Am Eingang stieß er auf Aloys Ferkulum. Er hatte sich gerade von Kostüm und Schminke befreit und gedachte heimwärts zu pilgern.

»Das paßt ja, Herr Lehrer! Wir haben ja die nämliche Route. In 'ner kleinen halben Stunde macht das Personenauto nach Kleve.«

»Soll mir angenehm sein.«

»Sehr obligiert. Aber was mir besonders erfreulich erscheint: Sie haben wohl die Friedenspfeife geschmaucht und das Kriegsbeil begraben? Dann haben wir also auch die Freude, Sie am ersten Tage als Zuschauer begrüßen zu dürfen. O wie werde ich spielen!« Und Ferkulum fiel wieder über sein Komödiantentum her, wie 'ne Maus über 'ne fettriemige Speckseite in einer wohlbestellten Räucherkammer. »Um Ihretwillen, oh! ich werde den Pontius spielen wie einer der ersten Größen unter den Größen, ich werde ihn spielen – ja, um Ihretwillen werde ich ihn spielen«, und Aloys machte den glattrasierten Eierkopf lang und gespensterte mit seinen Perlmutteraugen bedeutsam durch den aufkommenden Abend, »wie der berühmte Heldenkomödiant den noch berühmteren Löwen aus dem gefeierten Stück des englischen Lords verkörperte, daß selbst die dämlichsten Zeitungsschreiber ihm Beifall klatschten mit dem tönenden Zuruf ›Gut gebrüllt, Löwe‹, ich werde ihn spielen . . .« Und nun gab er noch fünf bis sechs Spezialfälle an, wie er den Landpfleger aufzufassen und darzustellen gedächte, um Heribert Kästner durch seine Wiedergabe des Pontius eine ganz besondere Ovation zu erweisen. »Auch hatte ich vor«, sprach er des längeren weiter, »meine Rolle hoch zu Pferde abzumachen, wenigstens auf dem Vollbluthengst Memphis von Dores van Laak in die Gerichtshalle einzureiten, dort abzusteigen und Spruch und Gericht zu eröffnen. Aber der Kaplan lehnte ab, denn diese Leute wissen ja alles präziser als die übrigen Menschen. So ließ ich denn den Vollbluthengst schießen und werde den Pontius ohne Kandare und Pferdeschwanz spielen. E ja . . .!« Und damit hatten sie die Haltestelle erreicht, woselbst sie die Heimreise mit dem Personenauto, das jeden Augenblick von Hanten eintreffen mußte, die Heimfahrt antreten konnten.

Alsbald tutete denn auch der Wagen durch den wunderseligen Frühlingsabend, durch eine Fülle sterbenden Goldes und feierlich dahinschwindenden Lichtes.

Die Schwalben nahmen einen immer tieferen Flug an. Die Fernen einten sich. Himmel und Erde flossen zusammen, als spönnen sich überirdische mit irdischen Fäden zu einem einzigen Gewebe sacht auseinander.

Die letzten Stimmen des Tages versandeten. Nur nach dem Rhein zu ließen sich dann und wann die seltsamen Rufe der Wiesenrallen vernehmen. Aber auch diesen war Ziel und Ende gesetzt; denn der Herr schickte seinen Kardinal Camerlengo aus.

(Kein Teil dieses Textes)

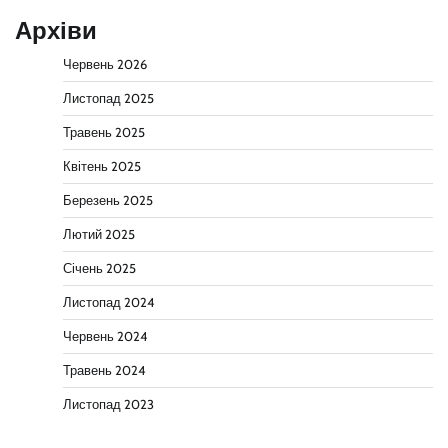
Архіви
Червень 2026
Листопад 2025
Травень 2025
Квітень 2025
Березень 2025
Лютий 2025
Січень 2025
Листопад 2024
Червень 2024
Травень 2024
Листопад 2023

Der rief über die Gegend: Der Tag ist zu Ende; betet und gedenkt des neuen in eurem Gebete, vornehmlich des morgigen, der da kommen wird im Geleit des Heiligen Geistes mit tausend und abertausend züngelnden Flämmchen.

Im Gnadenort erloschen die Lichter; auch die Fenster in den breithingelagerten Bauerngehöften und schmalen Katstellen schlossen die Augen.

Nur in der Gnadenkapelle brannte die ewige Lampe wie immer. Als der Küster noch einmal nachsah, um ihr für vierundzwanzig Stunden Speise und Nahrung zu verabfolgen, fand er Heinrich Verschüren vor dem Bildstock der Allerseligsten knien. Der bat ihn, sich um ihn nicht weiter zu kümmern, sondern ihn ruhig gewähren zu lassen. Er habe noch geraume Zeit mit seinem Heiland und Seligmacher zu sprechen. Er besitze den Schlüssel und würde schon fertig. Unter seiner Hut befinde sich die Kirche in bestem Gewahrsam.

Da geruhte der Küster zu schmunzeln und ging auf weichen Schuhen mit seinem Ölkännlein wieder der Sakristei zu, woselbst seine letzten Spuren verhallten.

Die heilige Pfingstnacht war eine Perlenkette von göttlichen Gnadenbeweisen und Barmherzigkeiten.

Als das junge Frühlicht den Hohen Chor versilberte, erhob sich Heinrich Verschüren.

Er tat einen tiefen Atemzug.

Etwas Befreiendes wohnte ihm inne.

Sein Fuß ging nicht mehr den irdischen Hügeln, sondern den ewigen Höhen, den colles aeterni, entgegen.